Sequence Identity with Potential Vaccine Candidates.
Typical vaccine design strategies rely on either 1) selecting sequences sampled from infected individuals or 2) computationally deriving sequences that cover the diversity seen across circulating sequences and are, in theory, optimal compared to an individual isolate (38). Computationally derived sequences include consensus and ancestral sequences, such as the most recent common ancestor (MRCA) of a set of sequences. We inferred the MRCA corresponding to 1) SARS-CoV-2 S sequences sampled from Wuhan within the first month of the epidemic, 2) all currently circulating SARS-CoV-2 sequences, and 3) all SARS-CoV-2 sequences together with closely related sequences sampled from pangolins (n = 6) and a bat. There were 17 mutations between the human MRCA and the human−bat MRCA and 44 mutations between the human MRCA and human−pangolin MRCA. Overall, three segments in S reflected significant variability across species (AA 439 to 445, 482 to 501, and 676 to 690) (Fig. 5 A and C and SI Appendix, Fig. S11) (39). In contrast, when considering only human sequences, SARS-CoV-2 diversity was limited: Both MRCAs (derived from early sequences from Wuhan or from all circulating sequences) were identical to the initial reference sequence Wuhan-Hu-1. Comparing these sequences to the consensus sequence derived from all of the sequences sampled to date, there was only one mutation: D614G (Fig. 5B). Fig. 5D illustrates that mutations found across circulating S sequences were rare: Besides D614G (found in 69.4% of sequences), the next most frequent substitution is found in 1.96% of sequences (synonymous), with sequences sampled from infected individuals, on average, 0.55 mutations away from the consensus sequence (consisting of 0.12 synonymous and 0.43 nonsynonymous mutations). Across the genome, there were, on average, 4.05 nucleotide mutations per individual genome when compared to the consensus, with only P4715L and D614G found in >50% of sequences.

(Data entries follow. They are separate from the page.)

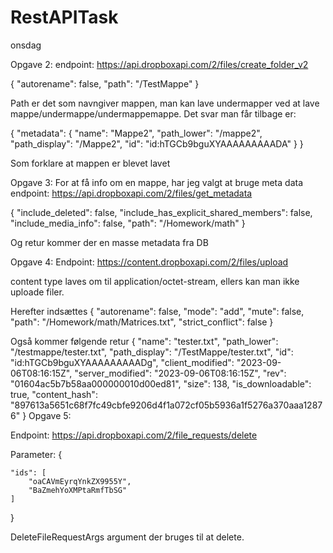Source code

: # RestAPITask
onsdag

Opgave 2:
endpoint: https://api.dropboxapi.com/2/files/create_folder_v2

{
    "autorename": false,
    "path": "/TestMappe"
}

Path er det som navngiver mappen, man kan lave undermapper ved at lave mappe/undermappe/undermappemappe.
Det svar man får tilbage er:

{
    "metadata": {
        "name": "Mappe2",
        "path_lower": "/mappe2",
        "path_display": "/Mappe2",
        "id": "id:hTGCb9bguXYAAAAAAAAADA"
    }
}

Som forklare at mappen er blevet lavet

Opgave 3:
For at få info om en mappe, har jeg valgt at bruge meta data
endpoint: https://api.dropboxapi.com/2/files/get_metadata

{
    "include_deleted": false,
    "include_has_explicit_shared_members": false,
    "include_media_info": false,
    "path": "/Homework/math"
}

Og retur kommer der en masse metadata fra DB

Opgave 4:
Endpoint: https://content.dropboxapi.com/2/files/upload

content type laves om til application/octet-stream, ellers kan man ikke uploade filer.

Herefter indsættes
{
    "autorename": false,
    "mode": "add",
    "mute": false,
    "path": "/Homework/math/Matrices.txt",
    "strict_conflict": false
}

Også kommer følgende retur
{
    "name": "tester.txt",
    "path_lower": "/testmappe/tester.txt",
    "path_display": "/TestMappe/tester.txt",
    "id": "id:hTGCb9bguXYAAAAAAAAADg",
    "client_modified": "2023-09-06T08:16:15Z",
    "server_modified": "2023-09-06T08:16:15Z",
    "rev": "01604ac5b7b58aa000000010d00ed81",
    "size": 138,
    "is_downloadable": true,
    "content_hash": "897613a5651c68f7fc49cbfe9206d4f1a072cf05b5936a1f5276a370aaa12876"
}
Opgave 5:

Endpoint: 
https://api.dropboxapi.com/2/file_requests/delete

Parameter: {

    "ids": [
        "oaCAVmEyrqYnkZX9955Y",
        "BaZmehYoXMPtaRmfTbSG"
    ]
}

DeleteFileRequestArgs argument der bruges til at delete.
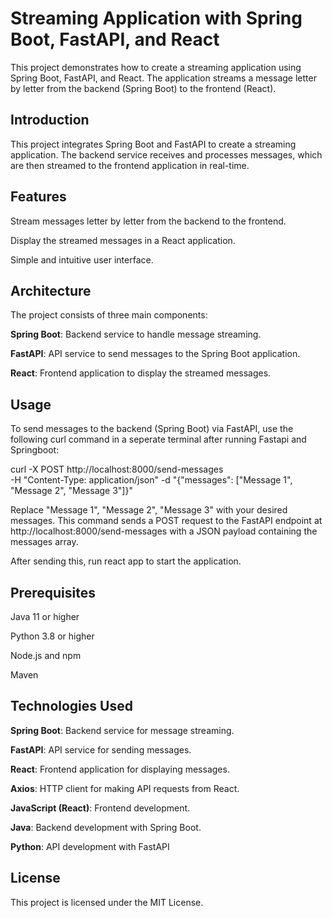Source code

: # Streaming Application with Spring Boot, FastAPI, and React

This project demonstrates how to create a streaming application using Spring Boot, FastAPI, and React. The application streams a message letter by letter from the backend (Spring Boot) to the frontend (React).


## Introduction

This project integrates Spring Boot and FastAPI to create a streaming application. The backend service receives and processes messages, which are then streamed to the frontend application in real-time.

## Features

Stream messages letter by letter from the backend to the frontend.

Display the streamed messages in a React application.

Simple and intuitive user interface.


## Architecture

The project consists of three main components:

**Spring Boot**: Backend service to handle message streaming.

**FastAPI**: API service to send messages to the Spring Boot application.

**React**: Frontend application to display the streamed messages.


## Usage

To send messages to the backend (Spring Boot) via FastAPI, use the following curl command in a seperate terminal after running Fastapi and Springboot:


curl -X POST http://localhost:8000/send-messages  
     -H "Content-Type: application/json" 
     -d "{\"messages\": [\"Message 1\", \"Message 2\", \"Message 3\"]}"


Replace "Message 1", "Message 2", "Message 3" with your desired messages. This command sends a POST request to the FastAPI endpoint at http://localhost:8000/send-messages with a JSON payload containing the messages array.

After sending this, run react app to start the application.


## Prerequisites

Java 11 or higher

Python 3.8 or higher

Node.js and npm

Maven


## Technologies Used

**Spring Boot**: Backend service for message streaming.

**FastAPI**: API service for sending messages.

**React**: Frontend application for displaying messages.

**Axios**: HTTP client for making API requests from React.

**JavaScript (React)**: Frontend development.

**Java**: Backend development with Spring Boot.

**Python**: API development with FastAPI


## License

This project is licensed under the MIT License.
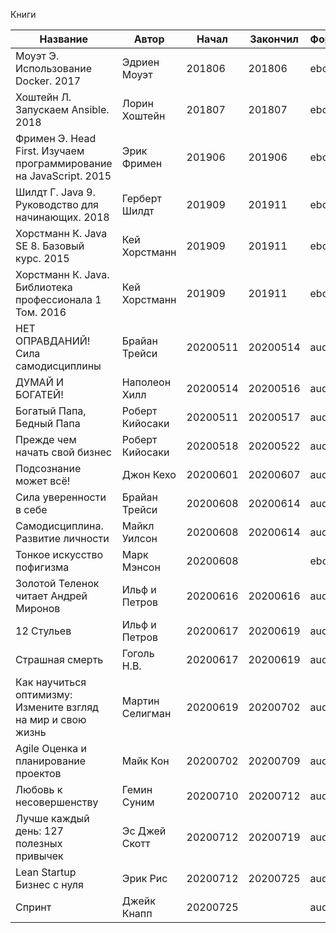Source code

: Книги

| Название                                                           | Автор           | Начал    | Закончил | Формат |
| ------------------------------------------------------------------ | --------------- | -------- | -------- | ------ |
| Моуэт Э. Использование Docker. 2017                                | Эдриен Моуэт    | 201806   | 201806   | ebook  |
| Хоштейн Л. Запускаем Ansible. 2018                                 | Лорин Хоштейн   | 201807   | 201807   | ebook  |
| Фримен Э. Head First. Изучаем программирование на JavaScript. 2015 | Эрик Фримен     | 201906   | 201906   | ebook  |
| Шилдт Г. Java 9. Руководство для начинающих. 2018                  | Герберт Шилдт   | 201909   | 201911   | ebook  |
| Хорстманн К. Java SE 8. Базовый курс. 2015                         | Кей Хорстманн   | 201909   | 201911   | ebook  |
| Хорстманн К. Java. Библиотека профессионала 1 Том. 2016            | Кей Хорстманн   | 201909   | 201911   | ebook  |
| НЕТ ОПРАВДАНИЙ! Сила самодисциплины                                | Брайан Трейси   | 20200511 | 20200514 | audio  |
| ДУМАЙ И БОГАТЕЙ!                                                   | Наполеон Хилл   | 20200514 | 20200516 | audio  |
| Богатый Папа, Бедный Папа                                          | Роберт Кийосаки | 20200511 | 20200517 | audio  |
| Прежде чем начать свой бизнес                                      | Роберт Кийосаки | 20200518 | 20200522 | audio  |
| Подсознание может всё!                                             | Джон Кехо       | 20200601 | 20200607 | audio  |
| Сила уверенности в себе                                            | Брайан Трейси   | 20200608 | 20200614 | audio  |
| Самодисциплина. Развитие личности                                  | Майкл Уилсон    | 20200608 | 20200614 | audio  |
| Тонкое искусство пофигизма                                         | Марк Мэнсон     | 20200608 |          | ebook  |
| Золотой Теленок читает Андрей Миронов                              | Ильф и Петров   | 20200616 | 20200616 | audio  |
| 12 Стульев                                                         | Ильф и Петров   | 20200617 | 20200619 | audio  |
| Страшная смерть                                                    | Гоголь Н.В.     | 20200617 | 20200619 | audio  |
| Как научиться оптимизму: Измените взгляд на мир и свою жизнь       | Мартин Селигман | 20200619 | 20200702 | audio  |
| Agile Оценка и планирование проектов                               | Майк Кон        | 20200702 | 20200709 | audio  |
| Любовь к несовершенству                                            | Гемин Суним     | 20200710 | 20200712 | audio  |
| Лучше каждый день: 127 полезных привычек                           | Эс Джей Скотт   | 20200712 | 20200719 | audio  |
| Lean Startup Бизнес с нуля                                         | Эрик Рис        | 20200712 | 20200725 | audio  |
| Спринт                                                             | Джейк Кнапп     | 20200725 |          | audio  |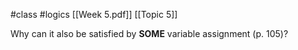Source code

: #class #logics
[[Week 5.pdf]]
[[Topic 5]]

Why can it also be satisfied by **SOME** variable assignment (p. 105)?
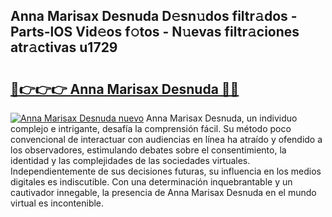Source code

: ## Anna Marisax Desnuda D𝚎sn𝚞dos filtr𝚊dos - Parts-lOS Vid𝚎os f𝚘tos - N𝚞evas filtr𝚊ciones atr𝚊ctivas u1729

# <h2><a href="http://mb08ma.tromn.icu/?c=Anna+Marisax+Desnuda">🔗👉👉👉 Anna Marisax Desnuda 🔗🔗</a></h2>

[![Anna Marisax Desnuda nuevo](https://i.imgur.com/pEAQMta.gif)](http://mb08ma.tromn.icu/?c=Anna+Marisax+Desnuda)
Anna Marisax Desnuda, un individuo complejo e intrigante, desafía la comprensión fácil. Su método poco convencional de interactuar con audiencias en línea ha atraído y ofendido a los observadores, estimulando debates sobre el consentimiento, la identidad y las complejidades de las sociedades virtuales. Independientemente de sus decisiones futuras, su influencia en los medios digitales es indiscutible. Con una determinación inquebrantable y un cautivador innegable, la presencia de Anna Marisax Desnuda en el mundo virtual es incontenible.
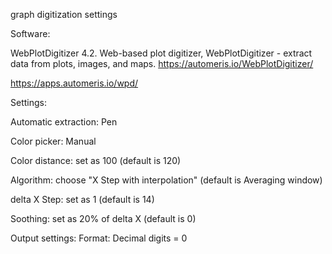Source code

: 
graph digitization settings


Software:

WebPlotDigitizer 4.2. Web-based plot digitizer, WebPlotDigitizer - extract data from plots, images, and maps. https://automeris.io/WebPlotDigitizer/

https://apps.automeris.io/wpd/


Settings:

Automatic extraction: Pen

Color picker: Manual 

Color distance: set as 100 (default is 120)

Algorithm: choose "X Step with interpolation" (default is Averaging window)

delta X Step: set as 1 (default is 14)

Soothing: set as 20% of delta X (default is 0) 

Output settings: 
Format: Decimal digits = 0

Fig. 5.  Mutations across SARS-CoV-2 S sequences. (A) Structure of SARS-CoV (5 × 58) (shown instead of SARS-CoV-2 for completeness of the Receptor Binding Motif [RBM]). (B–D) The three protomers in the closed SARS-CoV-2 S glycoprotein (Protein Data Bank ID code 6VXX) are colored in yellow, cyan, and white. Sites with mutations are shown as spheres. (B) Near-identity of potential vaccine candidates. The MRCA and Wuhan-Hu-1 reference sequences were identical, while the consensus derived from all circulating sequences showed a mutation (D614G). Site 614 is located at the interface between two subunits. (C) Sequence segments that differed between human and pangolin or bat hosts. Amino acid segments 439 to 455 and 482 to 501 impact receptor binding, while the 574 to 690 segment corresponds to the S2 cleavage site. (D) Sites with shared mutations across SARS-CoV-2 circulating sequences. The colors of the spheres correspond to the proportion of SARS-CoV-2 sequences that differed from the Wuhan-Hu-1 sequence (GISAID: EPI_ISL_402125, GenBank: NC_045512). Mutations that were found only in one or two sequences were not represented.